- Education: Harvard Law School (S.J.D.)
- Known for: Research on corporate law, white-collar crime, and law in India
- Notable work: Founding editor of India Law Abstracts and White Collar Crime Abstracts on SSRN
- Awards: John M. Olin Faculty Fellowship (2002–2003)
- Scientific career
- Fields: Corporate law, Law and economics, Comparative law
- Workplaces: University of Michigan Law School Harvard Law School Columbia Law School Yale Law School Stanford Law School

= Vikramaditya Khanna =

American lawyer

Vikramaditya Khanna is a professor of law at the University of Michigan Law School, and the founding and current editor of the India Law Abstracts and the White Collar Crime Abstracts on the Social Science Research Network.

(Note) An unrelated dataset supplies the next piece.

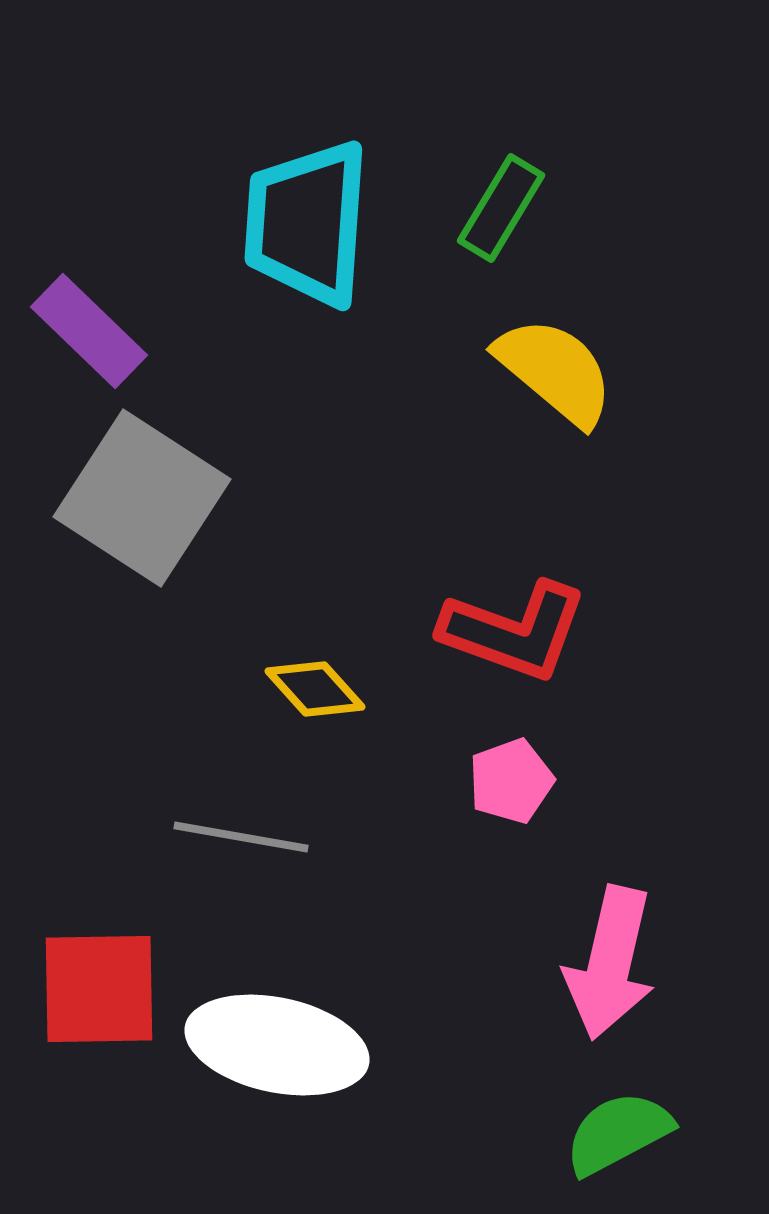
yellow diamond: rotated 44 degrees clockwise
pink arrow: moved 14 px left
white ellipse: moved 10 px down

Khanna was born in India to academic parents and spent his early childhood in Kenya and the United States before moving to New Zealand, where he completed high school and earned both his bachelor’s and first law degree by the age of 21.

He earned his S.J.D. at Harvard Law School and has been visiting faculty at Harvard Law School, a senior research fellow at Columbia Law School and Yale Law School, and a visiting scholar at Stanford Law School. He was a recipient of the John M. Olin Faculty Fellowship for 2002–2003, and his areas of research and teaching interest include corporate and securities laws, law in India, corporate governance in emerging markets, corporate crime, corporate and managerial liability, and law and economics. He is a faculty member of the International Policy Center at the University of Michigan.

Before joining the University of Michigan Law School as a full professor in 2004, he taught at Northwestern University and Boston University, becoming one of Michigan’s youngest tenured professors at the age of 32.

In 2010, Khanna was appointed a Distinguished Visiting Professor at O.P. Jindal Global University in Sonipat, India, as part of a partnership between the University of Michigan Law School and Jindal Global Law School. He co-directs the Joint Centre for Global Corporate and Financial Law & Policy, established under a memorandum of understanding between the two institutions to promote collaborative research, faculty and student exchanges, and academic conferences. The center focuses on topics such as financial market regulation and corporate governance in the United States, India, and other jurisdictions.

Khanna testified before of the U.S. Senate Judiciary Committee on matters related to white-collar crime. He was appointed special master in a dispute between an Indian company and an American company. Khanna discussed his research on India at the Securities and Exchange Board of India. Khanna's papers have been published in a number of academic journals including the Harvard Law Review, Michigan Law Review, Journal of Empirical Legal Studies, Boston University Law Review, and the Georgetown Law Journal. He has given talks at Harvard, Columbia, Berkeley, Wharton, Stanford, Yale, European Financial Management Association Annual Meeting, American Law & Economics Association Annual Meeting, Conference on Empirical Legal Studies, NBER, and a number of venues in the US, India, China, Turkey, Canada, Greece and Singapore.

Khanna has taught the following courses; Enterprise Organization, Corporate Lawyer: Law & Ethics, Securities Regulation, Corporate Governance and Stock Market Development: India, China and Other Large Emerging Markets, Law & Economic Development: India; Corporate & White Collar Crime; Impact of Sarbanes-Oxley on Doing Business.